Aqueena dan Bella berdiri di sebuah makam yang bertuliskan 'Meghantara Samuel Haberto'. Keduanya terdiam memandangi makam yang tertutupi tumbuhan hijau. Mereka tak lupa menghadiahkan buket bunga kepada Megha dan meletakkannya di samping batu nisan. Keduanya larut dalam pikiran masing-masing tanpa ingin berbicara. Aqueena tak merasakan kesedihan sedikitpun. Gadis itu merasa asing dengan nama yang tertera sehingga membuatnya tak tahu harus bereaksi seperti apa, apakah dirinya harus bersedih, atau dirinya harus minta maaf karena setelah kejadian itu Aqueena selamat sementara Megha malah menjadi korban?
Di sisi lain, Bella terus memandangi tulisan yang tertera di batu nisan sembari terus menahan air matanya. Setelah kejadian itu, Bella tak pernah sekalipun mengunjungi Megha. Kali ini setelah datang ke makam Bella merasa semakin sedih. Kenapa Megha harus mengalami ini semua?

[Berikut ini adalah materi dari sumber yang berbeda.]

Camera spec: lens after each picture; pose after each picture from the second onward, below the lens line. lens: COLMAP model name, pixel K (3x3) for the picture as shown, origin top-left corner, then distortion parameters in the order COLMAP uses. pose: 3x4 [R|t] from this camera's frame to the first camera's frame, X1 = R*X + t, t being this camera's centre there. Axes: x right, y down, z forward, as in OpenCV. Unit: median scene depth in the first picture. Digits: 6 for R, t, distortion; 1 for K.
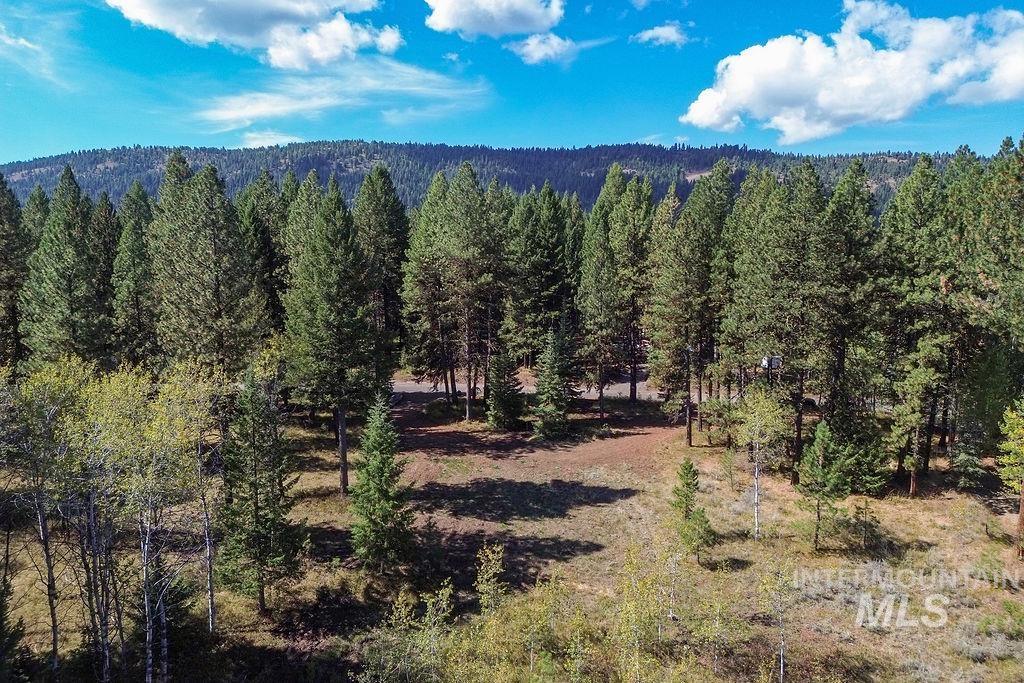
lens RADIAL K [[719.5, 0, 502.8], [0, 719.5, 338.0], [0, 0, 1]] dist [0.064947, -0.059995]
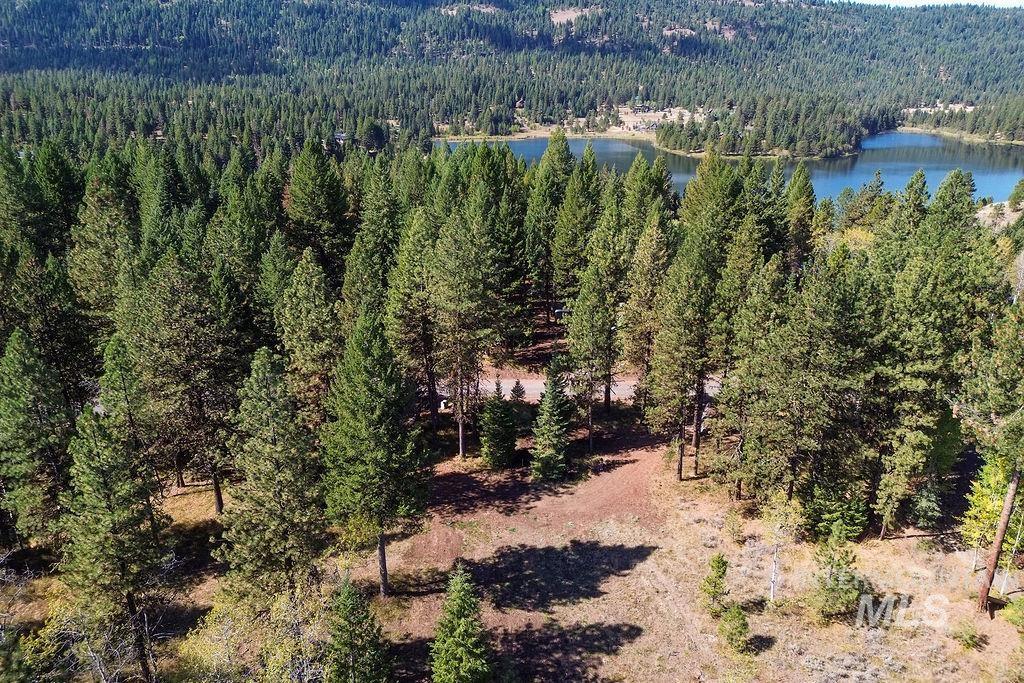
lens RADIAL K [[719.5, 0, 506.5], [0, 719.5, 341.2], [0, 0, 1]] dist [0.064947, -0.059995]
pose [[0.980848, -0.063259, 0.184215, -0.175887], [0.022867, 0.976648, 0.213624, -0.279614], [-0.193427, -0.205320, 0.959390, 0.051037]]
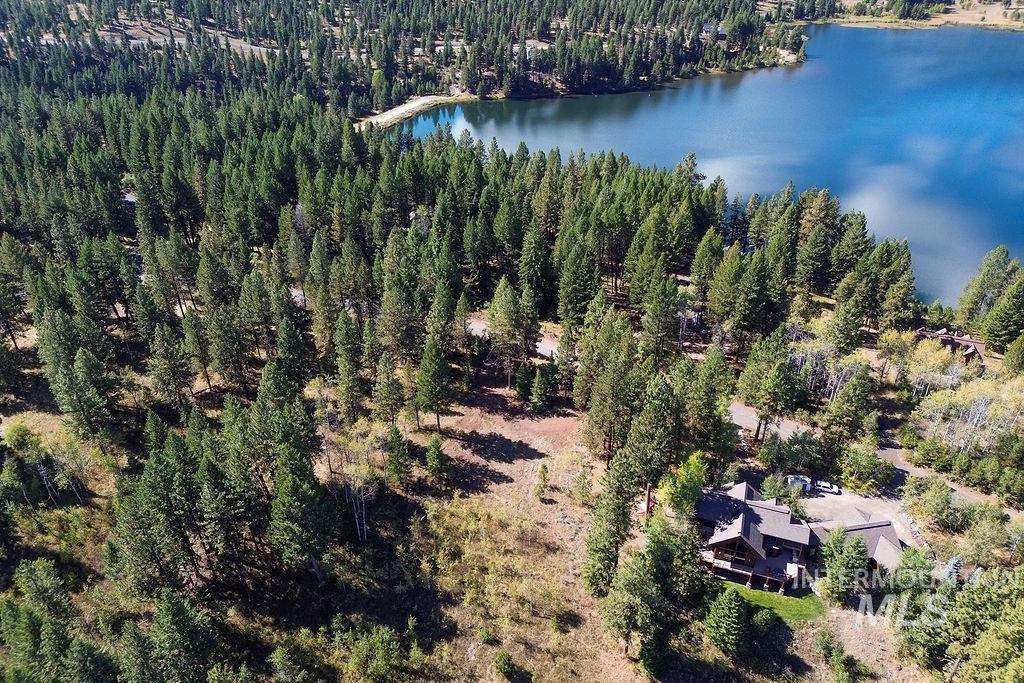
lens RADIAL K [[719.5, 0, 507.8], [0, 719.5, 326.3], [0, 0, 1]] dist [0.064947, -0.059995]
pose [[0.933247, 0.188041, -0.306088, 0.626215], [-0.047089, 0.908739, 0.414699, -1.037015], [0.356135, -0.372604, 0.856933, -0.867310]]
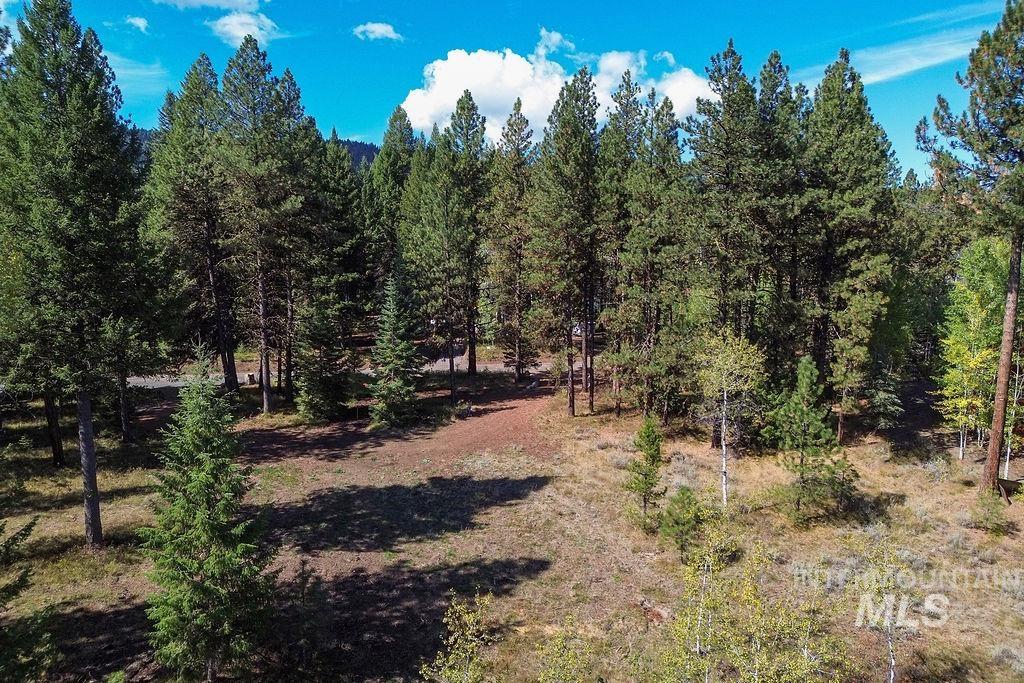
lens RADIAL K [[719.5, 0, 515.6], [0, 719.5, 337.8], [0, 0, 1]] dist [0.064947, -0.059995]
pose [[0.917826, -0.045844, 0.394328, -0.108561], [0.047331, 0.998861, 0.005960, 0.052336], [-0.394152, 0.013194, 0.918950, 0.278233]]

Ada satu hal yang terus membuat kesedihan Bella bertambah berkali lipat, yaitu saat dirinya terakhir kali jalan-jalan bersama Megha sebelum tragedi akademi. Bella dan Megha tak terlalu dekat seperti yang lainnya. Megha adalah anak yang cenderung lebih banyak diam, berbeda dengan Mauryn dan Chelsea yang cerewet, alasannya sudah pasti karena Megha selalu melihat hal-hal tak kasat mata atau bahkan masa depan yang membuatnya takut. Mungkin karena itulah Bella tak berani mengajak gadis itu berbicara berdua saja.
Ada suatu waktu ketika Bella tak sengaja bertemu Megha ketika kembali dari kelas. Keadaan itu memaksa Bella harus berdua dengan Megha. Tak mungkin Bella tak menyapa, toh mereka sering nongkrong bersama. Tak mungkin juga Bella mengelak, toh tujuan mereka sama-sama mau kembali ke asrama.
Bella benar-benar merasa sangat canggung dengan situasi itu sebab Megha tak berbicara, sedangkan Bella tak tahu topik apa yang bisa dijadikan pembicaraan. Lalu tiba-tiba saja Megha menghentikan jalannya sehingga membuat Bella bingung.
"Ada apa Meg?" tanya Bella menatap Megha. Raut wajah Megha saat itu benar-benar pucat sehingga membuat Bella refeks bertanya lagi. "Kamu sakit? Wajahmu pucat."
Sekilas Bella melihat wajah Megha yang menegang. Gadis itu membulatkan mata yang membuatnya terlihat seperti sedang melihat hantu. Bella juga melihat timbulnya bintik-bintik air di pelipis gadis itu. Megha mematung untuk beberapa saat. Bella terus memanggil, namun tak ada jawaban dari gadis itu.
Beberapa saat kemudian, akhirnya bola mata Megha kembali bergerak. Gadis itu tiba-tiba tersenyum hingga membuat Bella kebingungan.
"Ada apa? Kamu kenapa?"
"Bukan apa-apa." Megha tersenyum lagi. Senyumannya membuat Bella merasa janggal. "Ayo jalan lagi."
"Ada apa sih?"
"Hewan peliharaanku meninggal."
"Hah? Meninggal? Kok kamu tahu?"
"Tentu saja. Aku 'kan bisa melihat masa depan." Megha kembali tersenyum. "Ah, sebenarnya bukannya bisa melihat masa depan, hanya saja ada beberapa makhluk yang mengikutiku memperlihatkan masa depan padaku."
"Sama saja. Itu artinya kamu bisa melihat masa depan." Bella sedikit menggerutu.
"Kehidupan dan kematian selalu bergandengan. Setelah kehidupan, pastinya akan datang kematian."
"Kenapa kamu tiba-tiba bicara begitu?"
Bukannya menjawab, Megha malah menambah beban bagi otak Bella. "Ya, tak ada yang tahu kapan kehidupan itu akan direnggut dan kapan kehidupan itu akan datang. Kita sebagai manusia hanya bisa menjalani takdir sang pencipta. Tiba saatnya terlahir, makhluk akan bernapas dan tumbuh dewasa. Tiba saatnya kematian, makhluk hanya bisa pasrah."
"Kamu ini kenapa tiba-tiba membicarakan filsafat." Bella mendesah keras. "Kamu 'kan tahu aku tak mengerti meskipun dijelaskan berkali-kali."
Mendengar ucapan Bella membuat Megha tertawa terbahak-bahak. Melihatnya membuat Bella berdecak.